Jean-Pierre Brisset, après la guerre de 1870, se consacra à l’enseignement des langues vivantes. Il fut notamment l’auteur de La Grammaire logique, ouvrage visant à résoudre toutes les difficultés linguistiques et faisant connaître par l’analyse de la parole aussi bien la formation des langues que celle du genre humain (calembours, jeux de mots, analyse systématique et insolite des mots).


"Attention [...] lecteur, qui que tu sois, si tu veux poursuivre, ne le fais pas sans avoir lu tout ce qui précède et compris combien cet ouvrage est sérieux ; autrement tu pourrais rire et ton rire serait peut-être stupide et idiot." (Jean-Pierre Brisset, La Grammaire logique, 1883)


[...] Voici donc comment eut lieu la création. Les preuves les plus irréfutables et les plus convaincantes abonderont, surabonderont et déborderont dans le résumé analytique de la parole qui suivra et toutes les langues viendront porter le même témoignage. C’est la Parole qui parlera et dira ce qu’elle a entendu, ce que les ancêtres ont fait, dit, pensé, et même ce qu’ils n’ont pas pensé mais auraient pu penser.

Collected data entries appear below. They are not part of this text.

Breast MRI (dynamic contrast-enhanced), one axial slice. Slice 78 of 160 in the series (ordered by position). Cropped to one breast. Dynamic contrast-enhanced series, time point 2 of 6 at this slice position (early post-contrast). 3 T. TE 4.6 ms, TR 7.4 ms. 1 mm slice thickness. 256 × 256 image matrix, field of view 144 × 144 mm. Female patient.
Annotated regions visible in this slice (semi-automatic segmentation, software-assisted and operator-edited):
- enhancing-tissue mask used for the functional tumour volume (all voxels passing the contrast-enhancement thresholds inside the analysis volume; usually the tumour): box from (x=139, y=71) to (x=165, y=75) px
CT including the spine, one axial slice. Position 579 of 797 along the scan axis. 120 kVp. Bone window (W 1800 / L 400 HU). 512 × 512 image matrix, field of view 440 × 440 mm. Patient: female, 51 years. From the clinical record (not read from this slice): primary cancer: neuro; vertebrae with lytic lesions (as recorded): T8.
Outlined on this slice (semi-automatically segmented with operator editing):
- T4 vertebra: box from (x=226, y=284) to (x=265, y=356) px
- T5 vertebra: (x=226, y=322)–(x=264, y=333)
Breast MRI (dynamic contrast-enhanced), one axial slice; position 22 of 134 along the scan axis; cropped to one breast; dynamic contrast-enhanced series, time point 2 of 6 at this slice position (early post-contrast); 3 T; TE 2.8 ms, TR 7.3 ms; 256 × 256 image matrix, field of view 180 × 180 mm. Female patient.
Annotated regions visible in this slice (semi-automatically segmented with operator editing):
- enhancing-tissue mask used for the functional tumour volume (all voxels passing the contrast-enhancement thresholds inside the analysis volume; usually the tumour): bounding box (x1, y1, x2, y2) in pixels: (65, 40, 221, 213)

La création de Dieu n’est pas l’homme animal, c’est l’homme spirituel qui vit par la puissance de la Parole et la parole a pris son origine chez le bi-archiancêtre, la grenouille, il y a plus d’un million et moins de dix millions d’années. Les grenouilles de nos marais parlent le français, il suffit de les écouter et de connaître l’analyse de la parole pour les comprendre car tout son instinct exprime un même mouvement chez les animaux commes chez les hommes.

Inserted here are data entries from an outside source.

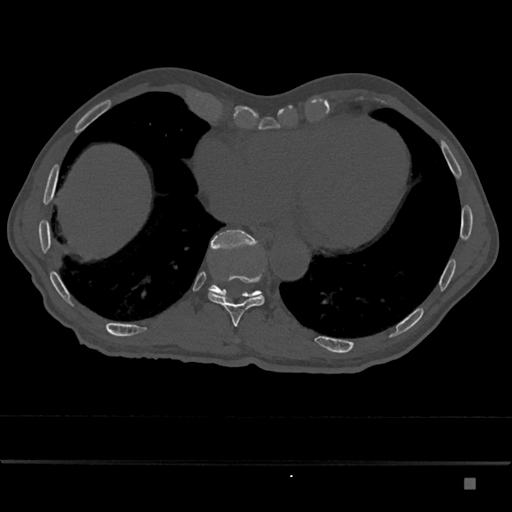
CT including the spine, one axial slice; position 726 of 797 along the scan axis; reconstruction kernel Br40s/3; 120 kVp; bone window (W 1800 / L 400 HU); 0.5 mm slice thickness; 512 × 512 image matrix, field of view 390 × 390 mm. Patient: male, 72 years. Case-level facts recorded for this patient, not image findings: primary cancer: prostate.
Annotated regions visible in this slice (semi-automatic segmentation, software-assisted and operator-edited):
- T10 vertebra: bounding box (x1, y1, x2, y2) in pixels: (208, 276, 265, 327)
- T11 vertebra: (208, 230, 262, 299)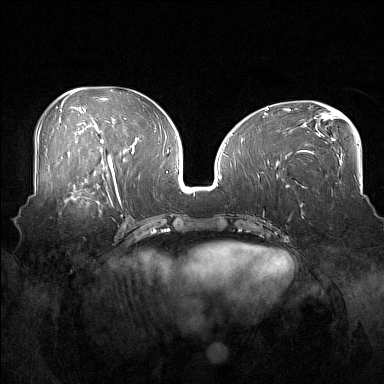
Breast MRI (dynamic contrast-enhanced), one axial slice; position 76 of 160 along the scan axis; dynamic contrast-enhanced series, time point 2 of 7 at this slice position (early post-contrast); 1.5 T; TE 1.8 ms, TR 5 ms; 384 × 384 image matrix, field of view 360 × 360 mm. Female patient.
Structures marked on this image (semi-automatic segmentation, software-assisted and operator-edited):
- enhancing-tissue mask used for the functional tumour volume (all voxels passing the contrast-enhancement thresholds inside the analysis volume; usually the tumour): box from (x=55, y=186) to (x=108, y=217) px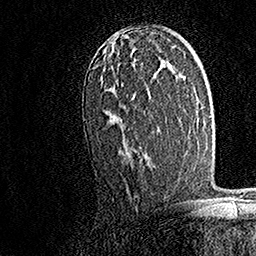
Breast MRI, one axial slice; slice 96 of 158 in the series (ordered by position); cropped to one breast; dynamic contrast-enhanced series, time point 2 of 7 at this slice position (early post-contrast); 1.5 T; TE 3.5 ms, TR 7.2 ms; 256 × 256 image matrix, field of view 165 × 165 mm. Female patient.
Annotated regions visible in this slice (semi-automatic segmentation, software-assisted and operator-edited):
- enhancing-tissue mask used for the functional tumour volume (all voxels passing the contrast-enhancement thresholds inside the analysis volume; usually the tumour): box from (x=100, y=52) to (x=146, y=159) px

La grenouille n’a pas de sexe apparent, mais quand elle devint forte et immense comme en témoignent les squelettes trouvés partout dans les terrains géologiques, les sexes se développèrent et le langage acquit une étendue considérable. C’est alors que l’éternelle Puissance créa les anges les plus purs, c’est-à-dire les mots les plus vivants et les plus abstraits, tels que création, être, essance, puissance.

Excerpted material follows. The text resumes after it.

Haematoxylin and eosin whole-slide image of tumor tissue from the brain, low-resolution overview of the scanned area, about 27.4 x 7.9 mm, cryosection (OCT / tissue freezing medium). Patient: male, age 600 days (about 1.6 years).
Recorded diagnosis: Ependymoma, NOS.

« Car le mot, qu’on le sache, est un esprit vivant. » C’est à ce moment aussi que pénétra l’esprit de caste, car les sexués formèrent la première noblesse avec le développement des parties nobles.
Ces archiancêtres n’avaient point de nombril ; ils vivaient, comme les grenouilles, de mouches, moucherons, sauterelles et commençaient à devenir herbivores. Les sexes développèrent chez eux un feu inextinguible, l’amour et les passions les plus impérieuses et les plus infâmes les enflammaient, tout était sans pudeur des mâles ni des femelles. C’est alors que l’obéissance cessa et les anges rebelles furent appelés démons, on les nomma aussi les diables ou le diable, les diablesses. En même temps que les sexes, le cou commença à se dégager et le cerveau devint déjà énorme. La faculté de procréer n’arriva qu’après une longue époque primitive de stérilité.
Un jour, une vierge, car c’était leur nom, mit au monde un enfant ; ce fut un immense événement. Que voulait dire cela ? Comment cela s’était-il fait ? Ce premier-né fut comblé d’attentions, ce fut le premier des dieux, on l’adora et les démons se prosternèrent devant sa mère. C’est elle que l’on adore sur toute la terre, sous le nom de reine des cieux et mère de Dieu. Avec le temps, ces naissances se multiplièrent et la rivalité s’établit entre les enfants des dieux et les démons ou les diables. [...]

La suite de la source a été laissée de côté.